There’s hardly anything left to the town now, but a stretch of Route 61 has been colourfully graffitied by visitors passing through.

10 Humberstone & Santa Laura, Chile- Dust-Covered Ghost Towns In The Atacama Desert

In Spanish colonised Chile, one town stands out as distinctly English—Humberstone. There’s little left to this saltpetre refinery except for a few skeletons of buildings and the old railroad tracks, but together with the neighbouring town Santa Laura, the area is a newly dedicated UNESCO World Heritage site.

In the harsh conditions of the Atacama Desert, workers toiled for 60 years producing the valuable product that was saltpetre, and in the 19th century they wouldn’t have much to cool themselves.

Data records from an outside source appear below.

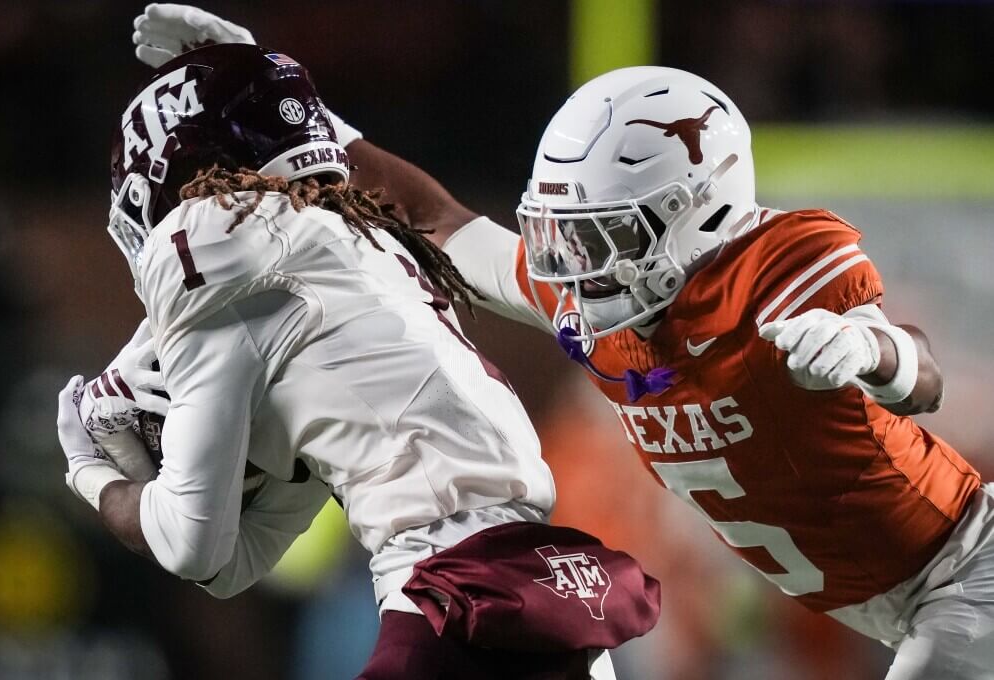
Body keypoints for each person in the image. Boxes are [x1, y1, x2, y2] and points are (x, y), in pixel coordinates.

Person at [127, 6, 994, 679]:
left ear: (700, 216)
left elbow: (918, 373)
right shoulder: (599, 310)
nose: (574, 268)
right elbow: (434, 217)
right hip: (877, 601)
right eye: (564, 235)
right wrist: (279, 104)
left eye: (603, 237)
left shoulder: (772, 273)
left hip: (963, 578)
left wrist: (872, 354)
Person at [55, 42, 662, 680]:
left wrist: (89, 472)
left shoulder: (206, 240)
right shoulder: (360, 258)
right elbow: (232, 566)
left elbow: (189, 544)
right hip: (547, 592)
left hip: (452, 601)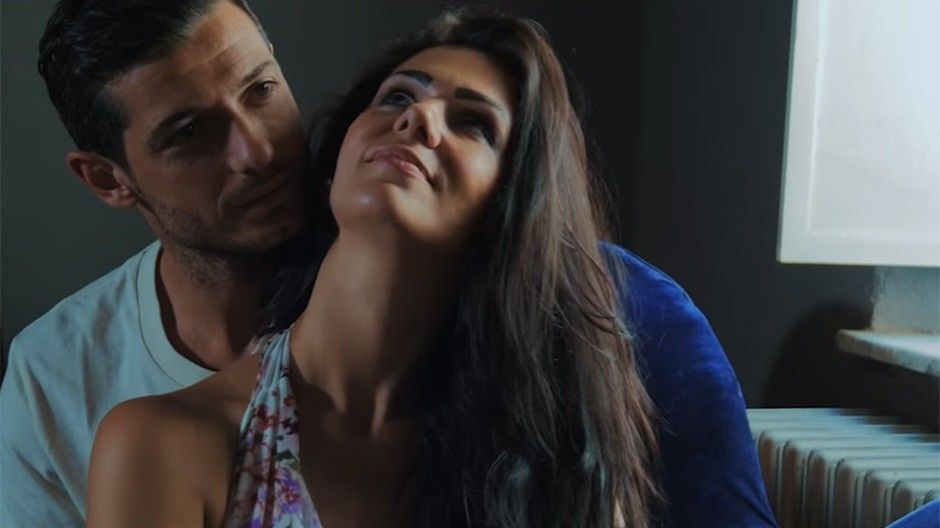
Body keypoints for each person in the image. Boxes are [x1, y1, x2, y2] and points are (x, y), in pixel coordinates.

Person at [87, 11, 661, 528]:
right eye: (397, 97)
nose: (419, 117)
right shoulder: (166, 444)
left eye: (473, 124)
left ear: (509, 212)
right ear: (334, 165)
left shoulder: (557, 469)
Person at [0, 1, 309, 524]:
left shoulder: (404, 276)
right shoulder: (51, 379)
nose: (256, 152)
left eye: (260, 90)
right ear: (108, 180)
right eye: (188, 133)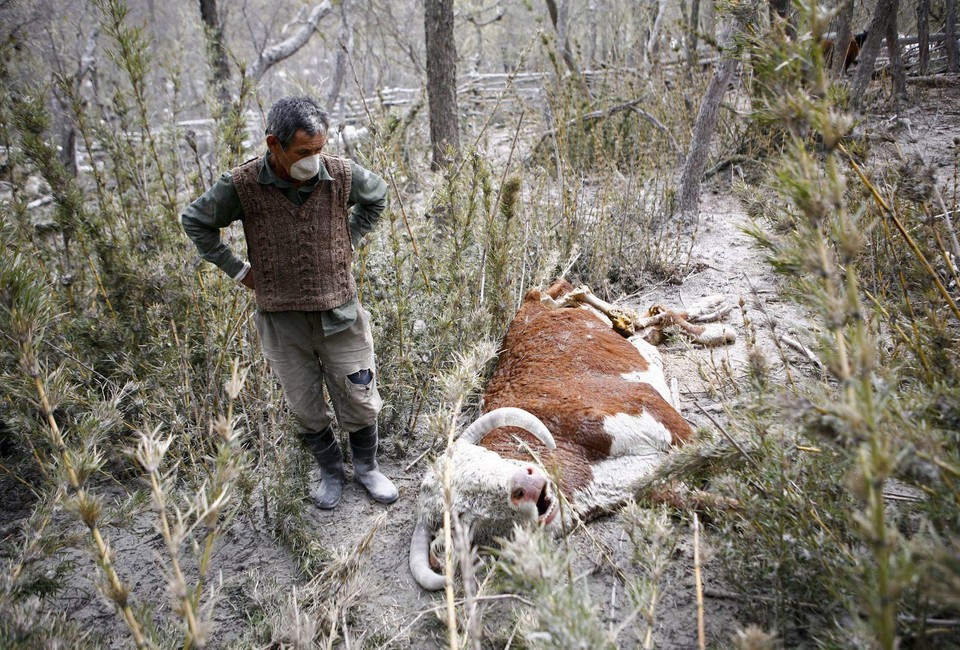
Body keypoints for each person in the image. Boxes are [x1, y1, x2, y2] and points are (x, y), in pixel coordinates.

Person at [181, 96, 397, 510]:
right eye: (303, 152)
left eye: (319, 149)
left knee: (360, 394)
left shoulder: (340, 175)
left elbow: (378, 196)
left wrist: (348, 238)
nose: (314, 160)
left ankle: (367, 468)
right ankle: (331, 471)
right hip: (282, 321)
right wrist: (239, 270)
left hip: (340, 314)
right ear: (273, 144)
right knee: (305, 404)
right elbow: (196, 220)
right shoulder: (242, 185)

Today, the towns rest, buried in the dust and sand of the hostile desert.

9  Castle Of Good Hope, South Africa- Doesn't Quite Live Up To Its Name

The happy, sunshine-yellow walls of the Castle of Good Hope fit right in among the palms and humid Cape Town weather. Its pentagonal outer wall makes for a star-shaped grounds, a lovely view if seen from above.

But the castle wasn’t always a cheery tourism site, in fact, it was long associated with slavery and military hardships.

It is the last remaining colonial building, and the oldest in South Africa, built in the 17th century atop an older fort. It was commissioned by the Dutch, but ultimately completed due to forced labour.

8 Leap Castle, Ireland- This Imposing Castle Is Now A Family Home

Tucked away in Ireland’s Slieve Bloom mountains is a small tower house castle, teetering off the edge of a hillside. It’s a well-preserved relic of the 16th century, and the subject of many legends in the Irish midlands.

The construction of Leap Castle was overseen by the O’Carroll clan, and it’s said that two brothers from the O’Bannons were meant to leap off the ledge, the survivor winning the rights to the castle, earning it its name and a future plagued with violence.

The current owners of the castle offer private tours of their remodeled home.

7 Medellín, Columbia- Once Dangerous, Now Buzzing With Tourists

The first thing that comes to mind when you hear the name, “Medellín,” is probably in reference to the extremely successful operation led by Escobar. You don’t picture a vibrant, modern Colombian city that’s been reborn since its days of the 1980s.

Once known as the most dangerous city in the world, Medellín now has a booming ecotourism industry and hosts an annual flower festival, as well as other seasonal festivals. It’s also got sprawling museums, all centrally located near Botero Plaza. Medellín is no longer for dangerous criminals, but youthful tourists.

6 Darién Gap, Panama- a stretch of remote jungle, where almost anything goes

If dangerous weapon-wielding groups and cartel activity don’t scare you, maybe the thousands of lethal insects and animals that roam the Darien Gap will.

Between the borders of Panama and Colombia is a stretch of remote jungle, where almost anything goes. This is the Darien Gap, and it forms a blockade along the Pan-American Highway.

Outsiders rarely attempt to travel this stretch of rainforest, but groups of hikers will occasionally venture into the jungle. Common sense tells you not to do this without extreme preparation and guidance, as it’s very easy to get lost in the untamed rainforest.